Stated exercise:
Can you set down the whole blog post about losing the dream of law school, word for word?

--- START OF Passage provided ---

Lincoln Adams | April 15, 2007 @ 10:07 pm

Lies, betrayal, and deceit at long last put the final nail in the coffin of my law school dreams.

Well I wanted an answer, and after 18 months I finally got it in spades. When it happened, my anger once again reared its ugly head as I began to shake my fist at God for all the grief He’s allowed me to endure, but afterwards I began to resign myself to my fate. In a way I’m glad it’s over. While I may be destined to drift through life with no sense of purpose or meaning, I was at least relieved of the trauma 3-4 years of law school would almost certainly have brought me.

But after taking communion and reflecting on the events of the past week, I was directed to read Psalms 73 and Psalms 92, verses that talk about God taking vengeance on our enemies. So maybe this isn’t quite over just yet.

In any event, I wonder why I had to enter my thirties still without any clue as to what career might best suit me. I grew up falling in love with the notion of solving mysteries and clearing cases, and because of it I always thought law enforcement was where I belonged. For whatever reason I loved the idea of justice, of being the guy who could help put right where people did wrong. The shows I watched and the books I read all fed my passion of uncovering hidden truths, exposing lies, solving crimes, and of course, catching the bad guys.

I started college with my heart set on what I thought was the right profession. I had dreams, aspirations, and eagerly looked forward to a promising future in the career of my choosing. I saw myself being well established in the profession by the time I turned 30, married to the love of my life, and perhaps even a father to several wonderful children.

--- END OF Passage provided ---
--- START OF Listed entries ---

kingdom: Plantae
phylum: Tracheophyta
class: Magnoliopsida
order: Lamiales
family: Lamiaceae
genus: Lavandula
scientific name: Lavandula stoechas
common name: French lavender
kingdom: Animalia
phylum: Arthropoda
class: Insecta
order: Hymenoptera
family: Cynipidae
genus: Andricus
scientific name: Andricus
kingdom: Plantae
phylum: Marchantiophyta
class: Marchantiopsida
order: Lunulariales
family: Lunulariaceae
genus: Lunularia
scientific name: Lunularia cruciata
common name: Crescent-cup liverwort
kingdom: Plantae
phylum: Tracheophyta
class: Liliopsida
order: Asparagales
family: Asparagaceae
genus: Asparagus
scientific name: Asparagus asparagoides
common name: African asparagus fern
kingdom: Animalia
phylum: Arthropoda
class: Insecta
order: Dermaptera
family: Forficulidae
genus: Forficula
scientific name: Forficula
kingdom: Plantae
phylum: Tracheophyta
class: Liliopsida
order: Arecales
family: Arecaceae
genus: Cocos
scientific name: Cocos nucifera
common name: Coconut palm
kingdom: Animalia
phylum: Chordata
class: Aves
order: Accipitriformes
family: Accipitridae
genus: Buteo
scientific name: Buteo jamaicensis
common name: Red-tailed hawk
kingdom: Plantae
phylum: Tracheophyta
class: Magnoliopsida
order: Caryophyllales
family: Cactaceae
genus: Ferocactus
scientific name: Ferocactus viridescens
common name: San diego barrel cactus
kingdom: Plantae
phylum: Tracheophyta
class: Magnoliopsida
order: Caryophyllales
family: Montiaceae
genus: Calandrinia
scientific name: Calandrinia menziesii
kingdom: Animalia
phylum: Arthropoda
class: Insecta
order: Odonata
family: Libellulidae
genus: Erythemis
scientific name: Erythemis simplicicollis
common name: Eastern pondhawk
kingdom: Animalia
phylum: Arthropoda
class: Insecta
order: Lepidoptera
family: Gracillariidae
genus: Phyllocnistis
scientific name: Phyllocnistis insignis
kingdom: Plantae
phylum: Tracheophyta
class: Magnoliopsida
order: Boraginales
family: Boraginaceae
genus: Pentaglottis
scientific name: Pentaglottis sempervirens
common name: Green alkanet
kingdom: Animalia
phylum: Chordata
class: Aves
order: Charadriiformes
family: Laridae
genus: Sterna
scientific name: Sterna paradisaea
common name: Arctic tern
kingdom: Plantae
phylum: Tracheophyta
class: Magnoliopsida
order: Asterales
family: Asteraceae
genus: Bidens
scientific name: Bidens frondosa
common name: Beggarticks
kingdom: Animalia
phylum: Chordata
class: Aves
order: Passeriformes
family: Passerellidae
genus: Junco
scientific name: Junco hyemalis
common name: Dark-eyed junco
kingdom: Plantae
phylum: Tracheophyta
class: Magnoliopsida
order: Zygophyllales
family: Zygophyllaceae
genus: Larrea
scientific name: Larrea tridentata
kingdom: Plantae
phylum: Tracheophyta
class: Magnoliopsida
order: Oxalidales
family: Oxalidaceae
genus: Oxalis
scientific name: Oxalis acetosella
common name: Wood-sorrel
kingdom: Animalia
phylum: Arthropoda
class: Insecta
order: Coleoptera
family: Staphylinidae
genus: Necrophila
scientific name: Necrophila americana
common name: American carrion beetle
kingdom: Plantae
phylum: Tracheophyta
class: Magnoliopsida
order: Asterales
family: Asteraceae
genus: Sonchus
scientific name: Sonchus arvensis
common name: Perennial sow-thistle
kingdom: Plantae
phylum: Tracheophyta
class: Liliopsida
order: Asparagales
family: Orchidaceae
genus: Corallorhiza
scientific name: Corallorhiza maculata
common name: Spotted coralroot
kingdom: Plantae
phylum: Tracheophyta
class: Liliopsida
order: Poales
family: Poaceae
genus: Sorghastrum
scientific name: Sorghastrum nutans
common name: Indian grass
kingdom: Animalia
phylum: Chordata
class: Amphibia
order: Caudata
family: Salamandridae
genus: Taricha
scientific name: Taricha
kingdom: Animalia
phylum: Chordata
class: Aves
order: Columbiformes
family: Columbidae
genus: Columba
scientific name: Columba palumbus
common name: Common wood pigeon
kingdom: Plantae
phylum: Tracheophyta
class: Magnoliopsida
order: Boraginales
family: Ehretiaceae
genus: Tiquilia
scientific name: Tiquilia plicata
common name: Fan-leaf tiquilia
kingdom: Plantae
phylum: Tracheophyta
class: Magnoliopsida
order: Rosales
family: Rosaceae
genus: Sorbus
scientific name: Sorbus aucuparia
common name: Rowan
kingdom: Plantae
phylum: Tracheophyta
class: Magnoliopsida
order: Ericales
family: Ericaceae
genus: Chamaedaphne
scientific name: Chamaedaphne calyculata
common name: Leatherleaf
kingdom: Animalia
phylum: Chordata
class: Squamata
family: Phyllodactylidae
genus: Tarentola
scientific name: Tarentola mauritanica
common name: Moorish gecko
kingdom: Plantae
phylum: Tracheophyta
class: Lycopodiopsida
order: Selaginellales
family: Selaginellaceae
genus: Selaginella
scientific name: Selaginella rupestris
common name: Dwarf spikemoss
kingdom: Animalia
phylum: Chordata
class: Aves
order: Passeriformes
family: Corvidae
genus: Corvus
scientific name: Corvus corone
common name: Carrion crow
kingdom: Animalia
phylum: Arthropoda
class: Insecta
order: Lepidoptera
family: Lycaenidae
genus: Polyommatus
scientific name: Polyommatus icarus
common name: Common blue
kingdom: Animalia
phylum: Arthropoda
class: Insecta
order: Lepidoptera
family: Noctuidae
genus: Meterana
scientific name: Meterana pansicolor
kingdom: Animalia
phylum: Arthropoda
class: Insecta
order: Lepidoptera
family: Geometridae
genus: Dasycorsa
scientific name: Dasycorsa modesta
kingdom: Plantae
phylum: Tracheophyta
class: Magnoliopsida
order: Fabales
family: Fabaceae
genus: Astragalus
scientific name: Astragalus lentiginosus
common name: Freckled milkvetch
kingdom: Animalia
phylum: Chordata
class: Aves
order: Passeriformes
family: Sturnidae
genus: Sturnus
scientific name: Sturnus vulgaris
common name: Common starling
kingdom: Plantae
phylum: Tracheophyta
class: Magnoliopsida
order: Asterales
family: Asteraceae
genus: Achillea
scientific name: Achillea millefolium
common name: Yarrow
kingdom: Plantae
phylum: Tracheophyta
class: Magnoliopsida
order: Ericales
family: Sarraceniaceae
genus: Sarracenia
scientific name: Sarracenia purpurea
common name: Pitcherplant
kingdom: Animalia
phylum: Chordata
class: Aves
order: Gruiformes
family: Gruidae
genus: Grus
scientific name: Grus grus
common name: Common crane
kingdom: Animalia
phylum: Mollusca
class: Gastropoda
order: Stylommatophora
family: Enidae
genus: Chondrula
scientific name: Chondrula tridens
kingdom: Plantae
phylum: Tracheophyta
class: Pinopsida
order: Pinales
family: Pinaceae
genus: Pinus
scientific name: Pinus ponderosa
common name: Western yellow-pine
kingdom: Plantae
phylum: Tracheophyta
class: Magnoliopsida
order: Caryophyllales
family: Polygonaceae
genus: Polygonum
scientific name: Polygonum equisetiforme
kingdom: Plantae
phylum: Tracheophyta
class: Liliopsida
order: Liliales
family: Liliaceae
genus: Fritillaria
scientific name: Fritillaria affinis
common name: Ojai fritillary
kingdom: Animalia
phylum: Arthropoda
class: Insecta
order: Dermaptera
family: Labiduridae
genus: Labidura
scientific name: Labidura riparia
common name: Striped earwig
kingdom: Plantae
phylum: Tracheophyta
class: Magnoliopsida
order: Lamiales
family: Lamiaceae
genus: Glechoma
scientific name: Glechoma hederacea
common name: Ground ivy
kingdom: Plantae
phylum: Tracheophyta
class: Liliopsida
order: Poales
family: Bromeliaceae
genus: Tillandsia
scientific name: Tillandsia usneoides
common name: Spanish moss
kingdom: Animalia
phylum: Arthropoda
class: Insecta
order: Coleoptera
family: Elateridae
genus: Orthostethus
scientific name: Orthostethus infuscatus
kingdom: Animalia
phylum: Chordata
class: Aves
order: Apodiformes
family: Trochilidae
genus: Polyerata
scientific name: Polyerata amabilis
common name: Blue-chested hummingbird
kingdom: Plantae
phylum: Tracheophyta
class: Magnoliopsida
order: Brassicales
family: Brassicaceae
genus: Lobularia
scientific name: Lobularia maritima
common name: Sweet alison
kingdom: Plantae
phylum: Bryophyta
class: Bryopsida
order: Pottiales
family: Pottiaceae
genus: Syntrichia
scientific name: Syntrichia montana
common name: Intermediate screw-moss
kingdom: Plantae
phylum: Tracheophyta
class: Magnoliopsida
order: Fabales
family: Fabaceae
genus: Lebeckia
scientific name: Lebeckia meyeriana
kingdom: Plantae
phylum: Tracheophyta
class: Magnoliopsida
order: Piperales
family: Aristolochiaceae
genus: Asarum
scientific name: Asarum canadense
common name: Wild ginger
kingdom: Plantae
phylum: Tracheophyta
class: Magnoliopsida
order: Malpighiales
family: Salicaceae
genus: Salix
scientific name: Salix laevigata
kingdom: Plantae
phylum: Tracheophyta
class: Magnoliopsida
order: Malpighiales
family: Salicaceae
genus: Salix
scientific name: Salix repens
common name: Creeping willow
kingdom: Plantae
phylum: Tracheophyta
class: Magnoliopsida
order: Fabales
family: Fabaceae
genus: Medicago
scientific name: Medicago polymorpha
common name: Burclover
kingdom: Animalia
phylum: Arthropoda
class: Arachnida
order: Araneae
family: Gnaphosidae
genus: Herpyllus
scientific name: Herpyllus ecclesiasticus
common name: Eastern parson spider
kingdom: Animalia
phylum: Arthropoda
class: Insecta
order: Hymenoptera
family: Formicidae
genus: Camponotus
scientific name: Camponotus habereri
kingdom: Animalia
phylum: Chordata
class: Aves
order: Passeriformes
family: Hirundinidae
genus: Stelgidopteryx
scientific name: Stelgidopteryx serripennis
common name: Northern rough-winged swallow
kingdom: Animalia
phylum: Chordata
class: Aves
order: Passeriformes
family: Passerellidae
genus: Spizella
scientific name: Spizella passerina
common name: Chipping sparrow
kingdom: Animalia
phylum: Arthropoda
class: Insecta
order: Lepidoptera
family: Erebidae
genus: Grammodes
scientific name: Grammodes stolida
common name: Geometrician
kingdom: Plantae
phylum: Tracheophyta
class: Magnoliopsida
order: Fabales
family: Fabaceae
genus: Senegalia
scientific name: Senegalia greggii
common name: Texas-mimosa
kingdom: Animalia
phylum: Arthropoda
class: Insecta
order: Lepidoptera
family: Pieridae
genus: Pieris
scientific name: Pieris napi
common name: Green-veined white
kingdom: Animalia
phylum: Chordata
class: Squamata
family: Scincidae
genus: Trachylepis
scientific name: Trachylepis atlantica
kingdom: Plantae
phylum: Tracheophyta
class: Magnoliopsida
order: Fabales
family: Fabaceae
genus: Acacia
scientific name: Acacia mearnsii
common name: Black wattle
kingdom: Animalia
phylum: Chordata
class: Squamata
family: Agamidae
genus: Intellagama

--- END OF Listed entries ---

Complete output:
Lincoln Adams | April 15, 2007 @ 10:07 pm

Lies, betrayal, and deceit at long last put the final nail in the coffin of my law school dreams.

Well I wanted an answer, and after 18 months I finally got it in spades. When it happened, my anger once again reared its ugly head as I began to shake my fist at God for all the grief He’s allowed me to endure, but afterwards I began to resign myself to my fate. In a way I’m glad it’s over. While I may be destined to drift through life with no sense of purpose or meaning, I was at least relieved of the trauma 3-4 years of law school would almost certainly have brought me.

But after taking communion and reflecting on the events of the past week, I was directed to read Psalms 73 and Psalms 92, verses that talk about God taking vengeance on our enemies. So maybe this isn’t quite over just yet.

In any event, I wonder why I had to enter my thirties still without any clue as to what career might best suit me. I grew up falling in love with the notion of solving mysteries and clearing cases, and because of it I always thought law enforcement was where I belonged. For whatever reason I loved the idea of justice, of being the guy who could help put right where people did wrong. The shows I watched and the books I read all fed my passion of uncovering hidden truths, exposing lies, solving crimes, and of course, catching the bad guys.

I started college with my heart set on what I thought was the right profession. I had dreams, aspirations, and eagerly looked forward to a promising future in the career of my choosing. I saw myself being well established in the profession by the time I turned 30, married to the love of my life, and perhaps even a father to several wonderful children.